2 Samuel 22 and Nehemiah 2 “What’s On Your Sleeve?”

Sometimes like Nehemiah and Timothy we face the same presence of fear which is revealed in our countenance.  While Timothy lived centuries later the advice is the same: 2 Timothy 1:7 For God did not give us a Spirit of fear but of power and love and self-control.

Four months into Nehemiah’s fasting and praying regimen he entered the king’s presence. Now either Nehemiah felt it was time for God to act and he chose to step out in faith or the king was just plain perceptive. Whatever it was, the king was alarmed at Nehemiah’s countenance.The King was very perceptive and noted that this one whom he knew personally had sadness of heart. Truly we often wear our heart on our sleeve exposing our emotions and making ourselves vulnerable. The King had the power of life and death for his servants—even his trusted cupbearer Nehemiah! But once the door was open Nehemiah did what was very ordinary to him: he prayed to the God of heaven.  Perhaps in his quiet time he had come across God’s challenge to Moses:  “Who gave a mouth to man…is it not I the Lord?” [Ex 4:10] Had he memorized those words for such a time as this? Perhaps. But, Nehemiah was saying in his heart; God you can do this; I am your servant! 
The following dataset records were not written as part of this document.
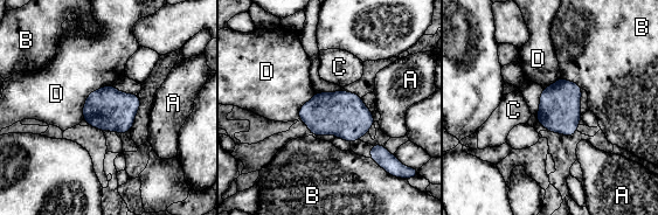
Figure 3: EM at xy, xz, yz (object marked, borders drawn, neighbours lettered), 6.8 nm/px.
keep()
A, B, C and D are other cells; border along (112, 84), (88, 96), (83, 119) in figure 3; no lettered segment goes on from it

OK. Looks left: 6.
check(em, yz, step 4, tint, figure 1, (1039, 211))
branch stops here

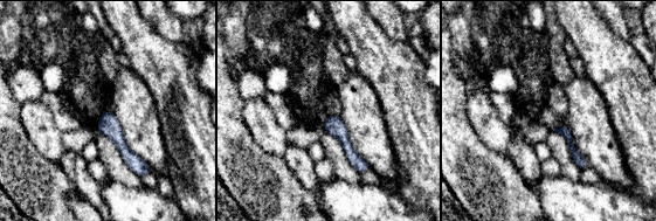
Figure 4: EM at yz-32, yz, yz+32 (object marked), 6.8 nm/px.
check(em, planes, borders, same)
another direction

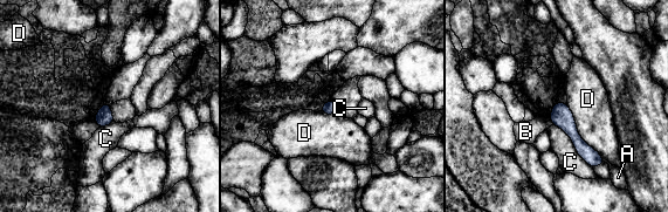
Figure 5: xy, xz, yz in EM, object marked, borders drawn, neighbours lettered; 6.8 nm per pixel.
keep()
A, B, C and D are other cells; runs along (558, 106), (560, 115), (593, 163) in figure 5; no lettered segment goes on from it

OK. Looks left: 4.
check(em, planes, borders, figure 1, (165, 332))
stops while still wide

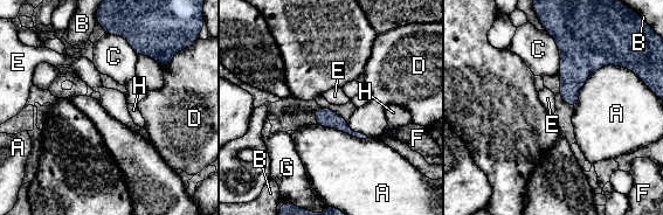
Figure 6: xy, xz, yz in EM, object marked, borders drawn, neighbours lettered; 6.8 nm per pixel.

Nehemiah had studied the scriptures. He knew the words of David:  “In my distress I called to the Lord; I called to my God. From his heavenly temple he heard my voice; he listened to my cry for help.” [2 Sam 22]

What is on your sleeve today? Fear or Courage?

How often do you pray and think God is not listening? Do you think that what you are saying is falling upon deaf ears because you don’t see any movement from God? Nehemiah knows this principle: a key aspect of prayer is to listen, discern and use your time reflectively and then wait expectantly for God’s timing to happen. Like Hannah, Jeremiah and Daniel and many others, Nehemiah did not just pray once but many days—in fact it was four months before there was a breakthrough.  How long are you spending in a mode of prayer for yourself, your church, your country?

Like David in Psalm 5 Nehemiah began; Lord carefully consider; or pay attention to my cry. Nehemiah knew he was a servant of King Artaxerxes but his real king was Jehovah. Like the psalmist, Nehemiah came in a mode of repentance and a heart of repentance: “I am praying to you today throughout both day and night on behalf of your servants the Israelites. I am confessing the sins of the Israelites that we have committed against you – both I myself and my family have sinned.”

Use today to pray for yourself, your family, your church, your country. Use your time wisely. Spend time in prayer and “then wait expectantly for an answer” knowing that God rewards the godly and protects them with His shield.